感觉和C++或Python里面的“类”有点像啊,难道JavaScript里面没有“类”的概念?但和类比较的话功能又弱了一些,至少module现在没有看到“继承”的概念。从另一个角度看和Python的module或package概念比较像(package通过__init__.py文件来暴露函数等接口,类似这里的return)。


To state it more simply, there are two “requirements” for the module pattern to be exercised:

  1. There must be an outer enclosing function, and it must be invoked at least once (each time creates a new module instance).
  2. The enclosing function must return back at least one inner function, so that this inner function has closure over the private scope, and can access and/or modify that private state.

ES6 adds first-class syntax support for the concept of modules. When loaded via the module system, ES6 treats a file as a separate module. Each module can both import other modules or specific API members, as well export their own public API members.

Note: Function-based modules aren’t a statically recognized pattern (something the compiler knows about), so their API semantics aren’t considered until run-time.
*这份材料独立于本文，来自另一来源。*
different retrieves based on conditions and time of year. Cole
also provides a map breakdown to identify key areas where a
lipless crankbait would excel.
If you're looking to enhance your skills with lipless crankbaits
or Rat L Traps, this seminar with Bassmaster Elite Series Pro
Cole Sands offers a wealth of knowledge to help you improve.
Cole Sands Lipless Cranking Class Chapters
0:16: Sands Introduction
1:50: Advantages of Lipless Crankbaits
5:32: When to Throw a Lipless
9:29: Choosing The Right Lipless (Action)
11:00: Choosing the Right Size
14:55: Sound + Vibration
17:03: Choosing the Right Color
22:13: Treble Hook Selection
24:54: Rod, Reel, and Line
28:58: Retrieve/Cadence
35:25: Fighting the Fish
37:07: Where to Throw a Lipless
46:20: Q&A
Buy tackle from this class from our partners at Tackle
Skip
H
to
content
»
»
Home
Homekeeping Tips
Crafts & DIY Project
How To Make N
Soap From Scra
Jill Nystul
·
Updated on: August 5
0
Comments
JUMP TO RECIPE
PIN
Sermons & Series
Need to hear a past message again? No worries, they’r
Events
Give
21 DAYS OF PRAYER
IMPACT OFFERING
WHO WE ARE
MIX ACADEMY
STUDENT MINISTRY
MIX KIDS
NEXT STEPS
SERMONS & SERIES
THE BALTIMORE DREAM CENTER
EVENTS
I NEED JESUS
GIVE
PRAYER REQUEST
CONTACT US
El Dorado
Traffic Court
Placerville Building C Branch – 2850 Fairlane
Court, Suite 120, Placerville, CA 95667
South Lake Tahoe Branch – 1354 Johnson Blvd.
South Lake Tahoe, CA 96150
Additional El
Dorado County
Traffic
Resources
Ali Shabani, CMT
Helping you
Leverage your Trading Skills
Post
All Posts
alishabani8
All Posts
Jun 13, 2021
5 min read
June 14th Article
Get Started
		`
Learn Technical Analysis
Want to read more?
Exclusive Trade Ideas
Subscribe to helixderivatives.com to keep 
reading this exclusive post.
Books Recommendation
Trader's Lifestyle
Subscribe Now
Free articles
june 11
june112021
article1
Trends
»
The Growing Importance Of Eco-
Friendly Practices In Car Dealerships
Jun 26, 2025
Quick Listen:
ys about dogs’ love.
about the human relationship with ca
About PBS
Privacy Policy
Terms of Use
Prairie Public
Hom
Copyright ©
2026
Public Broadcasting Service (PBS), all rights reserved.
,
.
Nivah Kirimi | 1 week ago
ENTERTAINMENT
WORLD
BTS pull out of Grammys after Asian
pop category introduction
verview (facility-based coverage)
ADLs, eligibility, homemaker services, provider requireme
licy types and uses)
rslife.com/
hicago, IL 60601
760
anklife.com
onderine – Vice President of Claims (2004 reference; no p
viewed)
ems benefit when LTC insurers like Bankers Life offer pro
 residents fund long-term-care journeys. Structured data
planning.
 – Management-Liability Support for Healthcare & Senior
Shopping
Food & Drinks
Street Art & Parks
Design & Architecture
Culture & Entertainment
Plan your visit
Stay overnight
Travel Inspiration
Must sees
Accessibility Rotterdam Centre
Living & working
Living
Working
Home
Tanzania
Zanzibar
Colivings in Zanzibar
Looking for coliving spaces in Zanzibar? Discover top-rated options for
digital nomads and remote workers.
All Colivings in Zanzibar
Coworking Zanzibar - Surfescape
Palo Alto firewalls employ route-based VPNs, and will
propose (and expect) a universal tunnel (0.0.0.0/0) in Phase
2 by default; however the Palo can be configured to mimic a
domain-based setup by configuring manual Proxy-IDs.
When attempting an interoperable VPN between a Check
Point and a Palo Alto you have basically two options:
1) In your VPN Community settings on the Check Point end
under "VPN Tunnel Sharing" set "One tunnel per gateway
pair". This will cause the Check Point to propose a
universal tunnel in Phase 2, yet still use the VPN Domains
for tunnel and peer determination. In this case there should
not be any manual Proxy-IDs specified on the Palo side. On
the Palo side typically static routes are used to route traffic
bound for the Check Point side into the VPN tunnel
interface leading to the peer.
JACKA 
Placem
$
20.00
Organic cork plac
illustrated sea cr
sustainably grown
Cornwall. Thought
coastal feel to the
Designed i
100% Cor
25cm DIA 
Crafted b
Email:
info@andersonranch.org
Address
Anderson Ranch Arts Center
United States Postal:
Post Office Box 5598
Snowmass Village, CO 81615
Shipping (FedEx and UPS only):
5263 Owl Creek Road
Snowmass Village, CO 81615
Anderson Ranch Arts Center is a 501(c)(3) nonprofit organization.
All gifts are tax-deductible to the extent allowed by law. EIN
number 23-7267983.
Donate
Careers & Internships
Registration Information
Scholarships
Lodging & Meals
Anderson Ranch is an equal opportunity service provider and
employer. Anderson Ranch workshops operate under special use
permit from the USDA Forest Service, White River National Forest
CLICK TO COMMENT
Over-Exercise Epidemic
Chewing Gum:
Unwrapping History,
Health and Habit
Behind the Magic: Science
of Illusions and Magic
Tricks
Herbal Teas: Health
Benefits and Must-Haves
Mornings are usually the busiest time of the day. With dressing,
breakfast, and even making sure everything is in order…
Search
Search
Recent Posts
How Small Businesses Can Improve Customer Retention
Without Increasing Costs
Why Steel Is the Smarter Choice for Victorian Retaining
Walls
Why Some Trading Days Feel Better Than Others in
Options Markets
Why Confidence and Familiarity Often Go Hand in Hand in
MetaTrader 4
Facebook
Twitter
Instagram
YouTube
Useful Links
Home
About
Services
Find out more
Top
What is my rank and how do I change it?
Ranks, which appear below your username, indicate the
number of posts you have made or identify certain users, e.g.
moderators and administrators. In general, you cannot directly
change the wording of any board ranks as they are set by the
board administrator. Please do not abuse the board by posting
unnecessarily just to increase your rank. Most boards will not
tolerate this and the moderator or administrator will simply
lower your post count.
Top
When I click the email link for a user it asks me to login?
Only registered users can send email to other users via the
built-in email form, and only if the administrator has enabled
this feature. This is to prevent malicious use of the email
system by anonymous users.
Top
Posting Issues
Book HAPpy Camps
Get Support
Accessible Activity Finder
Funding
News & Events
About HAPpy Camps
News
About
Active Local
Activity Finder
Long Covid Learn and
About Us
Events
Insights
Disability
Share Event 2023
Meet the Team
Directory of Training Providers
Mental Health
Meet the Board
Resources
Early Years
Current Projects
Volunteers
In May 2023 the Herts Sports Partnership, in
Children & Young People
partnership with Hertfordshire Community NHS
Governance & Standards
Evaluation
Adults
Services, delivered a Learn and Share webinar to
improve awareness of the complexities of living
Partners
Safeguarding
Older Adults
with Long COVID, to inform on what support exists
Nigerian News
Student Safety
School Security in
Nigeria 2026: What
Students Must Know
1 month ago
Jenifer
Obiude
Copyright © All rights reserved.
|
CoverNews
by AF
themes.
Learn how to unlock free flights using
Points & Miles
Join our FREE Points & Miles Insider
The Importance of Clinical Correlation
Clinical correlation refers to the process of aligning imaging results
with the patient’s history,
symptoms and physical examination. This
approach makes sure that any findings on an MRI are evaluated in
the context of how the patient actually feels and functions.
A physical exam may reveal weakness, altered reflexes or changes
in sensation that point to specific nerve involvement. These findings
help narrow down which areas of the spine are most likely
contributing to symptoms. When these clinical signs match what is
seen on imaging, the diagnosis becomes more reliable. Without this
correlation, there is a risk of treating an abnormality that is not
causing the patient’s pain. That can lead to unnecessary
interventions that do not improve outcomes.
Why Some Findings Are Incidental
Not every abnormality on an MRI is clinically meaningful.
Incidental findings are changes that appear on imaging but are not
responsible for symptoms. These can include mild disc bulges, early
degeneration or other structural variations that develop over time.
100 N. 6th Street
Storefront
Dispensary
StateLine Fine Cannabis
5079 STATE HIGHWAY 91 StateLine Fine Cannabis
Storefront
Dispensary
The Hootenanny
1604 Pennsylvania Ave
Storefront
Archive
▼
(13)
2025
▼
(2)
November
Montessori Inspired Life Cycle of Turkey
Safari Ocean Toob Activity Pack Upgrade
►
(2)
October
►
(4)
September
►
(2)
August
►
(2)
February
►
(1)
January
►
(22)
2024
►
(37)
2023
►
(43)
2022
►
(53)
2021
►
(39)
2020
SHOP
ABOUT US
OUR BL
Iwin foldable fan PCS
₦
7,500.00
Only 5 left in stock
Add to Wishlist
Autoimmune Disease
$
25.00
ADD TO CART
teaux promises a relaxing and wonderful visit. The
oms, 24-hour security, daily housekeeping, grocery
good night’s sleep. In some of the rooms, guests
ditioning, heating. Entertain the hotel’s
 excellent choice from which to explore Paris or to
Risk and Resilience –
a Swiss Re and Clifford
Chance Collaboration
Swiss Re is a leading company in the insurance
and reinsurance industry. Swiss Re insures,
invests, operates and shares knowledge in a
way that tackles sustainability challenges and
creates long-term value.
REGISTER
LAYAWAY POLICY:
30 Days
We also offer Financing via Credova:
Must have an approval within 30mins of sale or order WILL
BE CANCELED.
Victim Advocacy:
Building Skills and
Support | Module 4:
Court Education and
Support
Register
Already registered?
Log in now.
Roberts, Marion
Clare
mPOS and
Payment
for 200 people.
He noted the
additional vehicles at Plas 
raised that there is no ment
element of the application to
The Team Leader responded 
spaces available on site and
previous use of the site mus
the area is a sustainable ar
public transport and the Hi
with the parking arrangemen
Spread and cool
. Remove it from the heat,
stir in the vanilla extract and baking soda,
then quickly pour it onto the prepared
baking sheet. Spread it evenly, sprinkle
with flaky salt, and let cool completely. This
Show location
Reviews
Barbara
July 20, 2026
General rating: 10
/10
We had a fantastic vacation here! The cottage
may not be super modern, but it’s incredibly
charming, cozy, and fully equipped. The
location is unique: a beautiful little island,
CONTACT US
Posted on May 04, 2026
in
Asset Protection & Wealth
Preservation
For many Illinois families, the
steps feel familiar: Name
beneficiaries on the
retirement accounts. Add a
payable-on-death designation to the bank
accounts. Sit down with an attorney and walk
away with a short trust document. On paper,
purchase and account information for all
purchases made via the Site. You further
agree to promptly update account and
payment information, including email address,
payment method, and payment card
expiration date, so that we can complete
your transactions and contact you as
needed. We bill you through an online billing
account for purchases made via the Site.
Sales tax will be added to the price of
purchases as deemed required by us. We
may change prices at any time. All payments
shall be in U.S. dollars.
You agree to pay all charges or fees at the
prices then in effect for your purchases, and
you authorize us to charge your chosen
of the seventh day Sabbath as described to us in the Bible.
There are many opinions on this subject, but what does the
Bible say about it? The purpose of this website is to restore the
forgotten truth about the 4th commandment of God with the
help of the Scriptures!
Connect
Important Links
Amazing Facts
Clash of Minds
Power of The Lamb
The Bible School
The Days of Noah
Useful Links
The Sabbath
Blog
That is, you can actually modify a module’s API during the run-time (see earlier publicAPI discussion).

By contrast, ES6 Module APIs are static (the APIs don’t change at run-time).

Consider:

bar.js

function hello(who) {
    return "Let me introduce: " + who;
}

export hello;

foo.js

// import only `hello()` from the "bar" module
import hello from "bar";

var hungry = "hippo";

function awesome() {
    console.log(
        hello( hungry ).toUpperCase()
    );
}
export awesome;

To use “foo” and “bar” modules:

// import the entire "foo" and "bar" modules
module foo from "foo";
module bar from "bar";

console.log(
    bar.hello( "rhino" )
); // Let me introduce: rhino

foo.awesome(); // LET ME INTRODUCE: HIPPO

哈?越来越像Python的module了。